1. 1. Checkout code: Uses actions/checkout@v3 to pull the code from the repository into the runner.

   2. Set up Python: Configures Python 3.11 using actions/setup-python@v2, ensuring the specified Python version is available.

   3. Install dependencies: Upgrades pip and installs packages from requirements.txt, ensuring the project has all necessary dependencies.

   4. Lint with flake8: Runs flake8 to check code for PEP8 compliance, helping maintain code quality by catching syntax errors and style issues.

   5. Run Django migrations: Executes python manage.py migrate to apply any new or modified database migrations, ensuring the database schema is up-to-date.

   6. Run Django tests: Executes python manage.py test to run unit tests and validate that the code functions as expected without breaking changes.

Job 2: docker

This job, labeled Docker, focuses on building and pushing a Docker image of the Django project to Docker Hub, preparing it for deployment.

Job Environment

• • It also runs on ubuntu-latest and includes the same environment variables as the build job, plus:
    • COMMIT_HASH: A unique identifier for the specific commit (github.sha), used for tagging and versioning the Docker image.

Steps in docker

1. 1. Checkout repository: Similar to the build job, it pulls the latest code from the repository.

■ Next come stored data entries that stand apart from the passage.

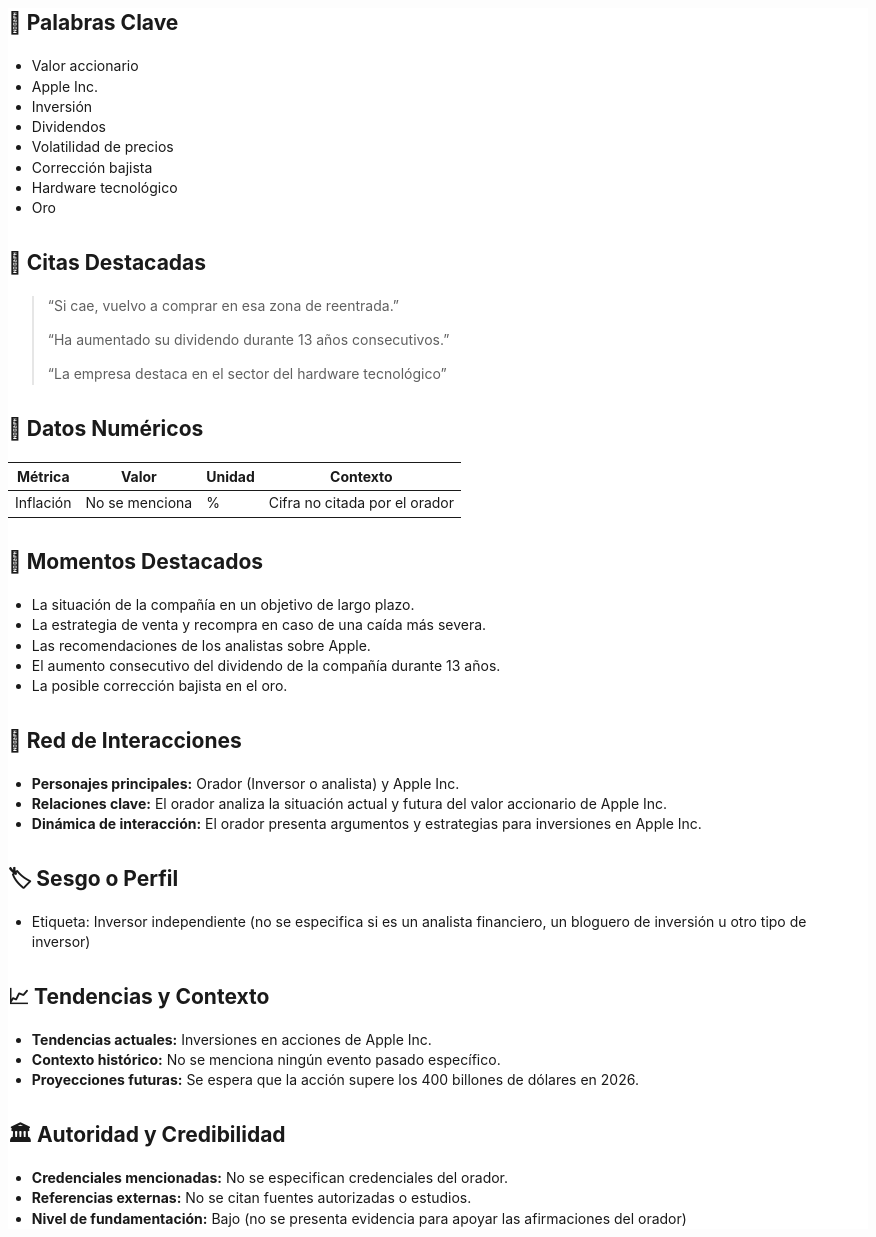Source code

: ## 🔑 Palabras Clave
- Valor accionario
- Apple Inc.
- Inversión
- Dividendos
- Volatilidad de precios
- Corrección bajista
- Hardware tecnológico
- Oro

## 💬 Citas Destacadas
> “Si cae, vuelvo a comprar en esa zona de reentrada.”
>
> “Ha aumentado su dividendo durante 13 años consecutivos.”
>
> “La empresa destaca en el sector del hardware tecnológico”

## 🔢 Datos Numéricos
| Métrica | Valor | Unidad | Contexto |
|---------|-------|--------|----------|
| Inflación | No se menciona | % | Cifra no citada por el orador |

## 🎯 Momentos Destacados
- La situación de la compañía en un objetivo de largo plazo.
- La estrategia de venta y recompra en caso de una caída más severa.
- Las recomendaciones de los analistas sobre Apple.
- El aumento consecutivo del dividendo de la compañía durante 13 años.
- La posible corrección bajista en el oro.

## 🔄 Red de Interacciones
- **Personajes principales:** Orador (Inversor o analista) y Apple Inc.
- **Relaciones clave:** El orador analiza la situación actual y futura del valor accionario de Apple Inc.
- **Dinámica de interacción:** El orador presenta argumentos y estrategias para inversiones en Apple Inc.

## 🏷️ Sesgo o Perfil
- Etiqueta: Inversor independiente (no se especifica si es un analista financiero, un bloguero de inversión u otro tipo de inversor)

## 📈 Tendencias y Contexto
- **Tendencias actuales:** Inversiones en acciones de Apple Inc.
- **Contexto histórico:** No se menciona ningún evento pasado específico.
- **Proyecciones futuras:** Se espera que la acción supere los 400 billones de dólares en 2026.

## 🏛️ Autoridad y Credibilidad
- **Credenciales mencionadas:** No se especifican credenciales del orador.
- **Referencias externas:** No se citan fuentes autorizadas o estudios.
- **Nivel de fundamentación:** Bajo (no se presenta evidencia para apoyar las afirmaciones del orador)
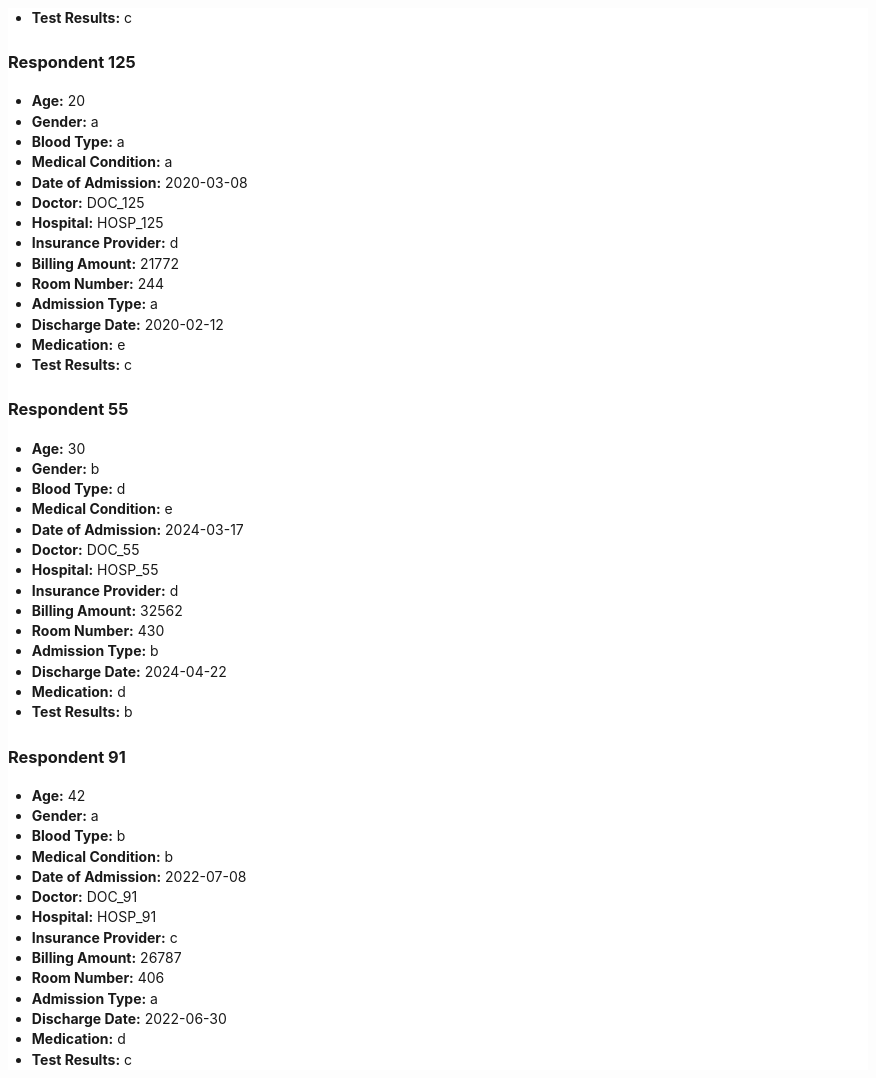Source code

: - **Test Results:** c

### Respondent 125

- **Age:** 20
- **Gender:** a
- **Blood Type:** a
- **Medical Condition:** a
- **Date of Admission:** 2020-03-08
- **Doctor:** DOC_125
- **Hospital:** HOSP_125
- **Insurance Provider:** d
- **Billing Amount:** 21772
- **Room Number:** 244
- **Admission Type:** a
- **Discharge Date:** 2020-02-12
- **Medication:** e
- **Test Results:** c

### Respondent 55

- **Age:** 30
- **Gender:** b
- **Blood Type:** d
- **Medical Condition:** e
- **Date of Admission:** 2024-03-17
- **Doctor:** DOC_55
- **Hospital:** HOSP_55
- **Insurance Provider:** d
- **Billing Amount:** 32562
- **Room Number:** 430
- **Admission Type:** b
- **Discharge Date:** 2024-04-22
- **Medication:** d
- **Test Results:** b

### Respondent 91

- **Age:** 42
- **Gender:** a
- **Blood Type:** b
- **Medical Condition:** b
- **Date of Admission:** 2022-07-08
- **Doctor:** DOC_91
- **Hospital:** HOSP_91
- **Insurance Provider:** c
- **Billing Amount:** 26787
- **Room Number:** 406
- **Admission Type:** a
- **Discharge Date:** 2022-06-30
- **Medication:** d
- **Test Results:** c

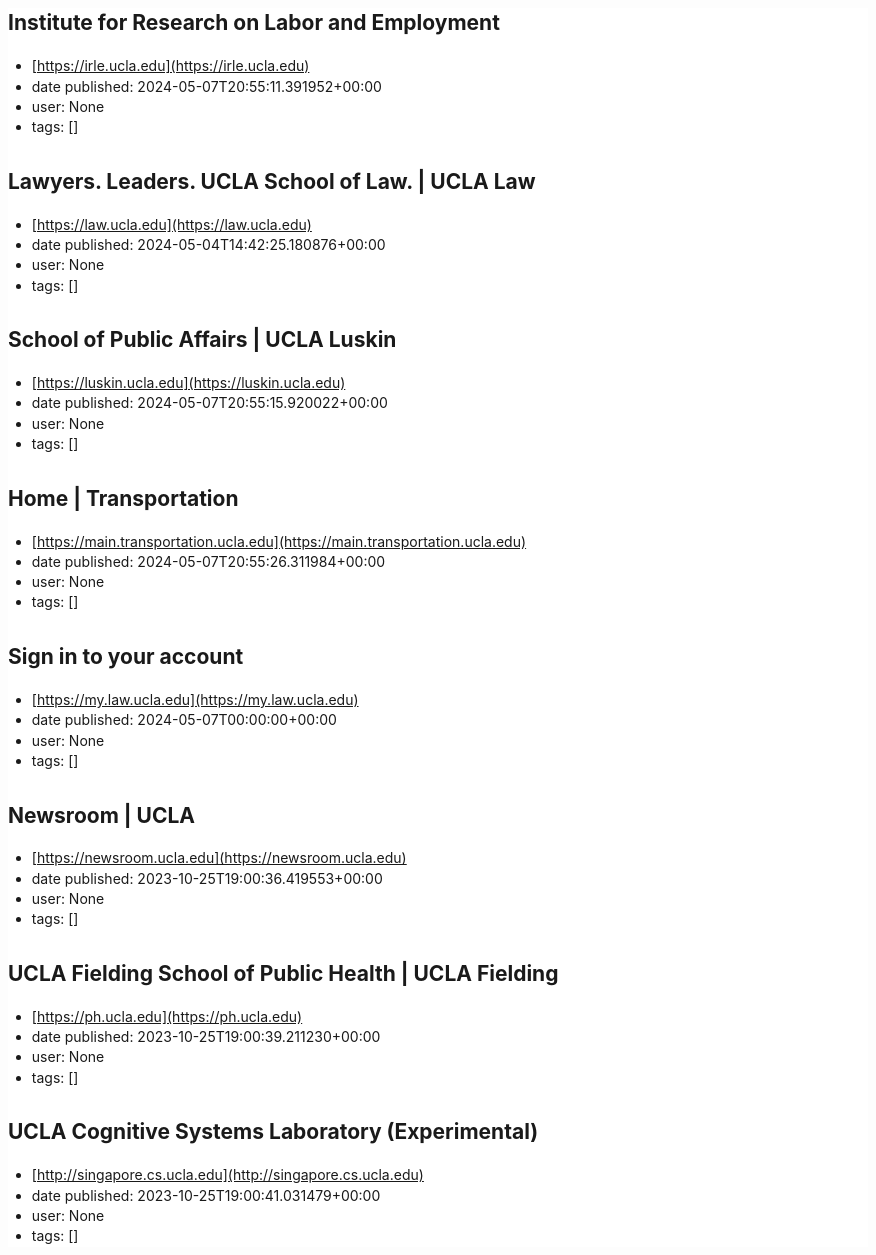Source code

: ## Institute for Research on Labor and Employment
 - [https://irle.ucla.edu](https://irle.ucla.edu)
 - date published: 2024-05-07T20:55:11.391952+00:00
 - user: None
 - tags: []

## Lawyers. Leaders. UCLA School of Law. | UCLA Law
 - [https://law.ucla.edu](https://law.ucla.edu)
 - date published: 2024-05-04T14:42:25.180876+00:00
 - user: None
 - tags: []

## School of Public Affairs | UCLA Luskin
 - [https://luskin.ucla.edu](https://luskin.ucla.edu)
 - date published: 2024-05-07T20:55:15.920022+00:00
 - user: None
 - tags: []

## Home | Transportation
 - [https://main.transportation.ucla.edu](https://main.transportation.ucla.edu)
 - date published: 2024-05-07T20:55:26.311984+00:00
 - user: None
 - tags: []

## Sign in to your account
 - [https://my.law.ucla.edu](https://my.law.ucla.edu)
 - date published: 2024-05-07T00:00:00+00:00
 - user: None
 - tags: []

## Newsroom | UCLA
 - [https://newsroom.ucla.edu](https://newsroom.ucla.edu)
 - date published: 2023-10-25T19:00:36.419553+00:00
 - user: None
 - tags: []

## UCLA Fielding School of Public Health | UCLA Fielding
 - [https://ph.ucla.edu](https://ph.ucla.edu)
 - date published: 2023-10-25T19:00:39.211230+00:00
 - user: None
 - tags: []

## UCLA Cognitive Systems Laboratory (Experimental)
 - [http://singapore.cs.ucla.edu](http://singapore.cs.ucla.edu)
 - date published: 2023-10-25T19:00:41.031479+00:00
 - user: None
 - tags: []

   2. Build the Docker image: Uses docker build to create a Docker image named django-portfolio based on the Dockerfile. After building, it lists the images to confirm success and view image details.

   3. Tag the Docker image: Adds a tag latest to the Docker image (django-portfolio:latest) to distinguish it as the most recent build.

   4. Login to DockerHub: Uses docker/login-action@v3 to authenticate with Docker Hub. GitHub secrets store the Docker Hub username (USERNAME) and access token (DOCKERHUB_TOKEN), providing secure credentials without exposing them in the workflow.

   5. Push Docker image to Docker Hub: Pushes the tagged Docker image to Docker Hub under the repository doridoro/django-portfolio:latest, making it available for deployment.

This GitHub Actions configuration thus ensures that every commit or pull request to the main branch is automatically linted, tested, and, if successful, the updated application is containerized and pushed to Docker Hub. This setup streamlines the CI/CD process, providing a robust system for consistent, reliable application deployment.

This GitHub Actions configuration automates the CI/CD pipeline for a Django project containerized with Docker. The process ensures that the Docker image is built and pushed to Docker Hub every time code is pushed or updated on the main branch, making sure that your deployments are up-to-date and reliable.

• • Automated Builds: You no longer need to manually build and push Docker images, ensuring consistency and saving time.
  • Secure and Efficient: Using encrypted secrets for Docker Hub credentials ensures security, while automated workflows enhance efficiency and reliability.
  • Multi-platform Support: The setup steps including QEMU and Buildx ensure that you can build images for multiple architectures if necessary.

By integrating this workflow into your project, you bring the power of continuous integration and delivery to your development pipeline, fostering a healthier, faster, and more reliable deployment cycle.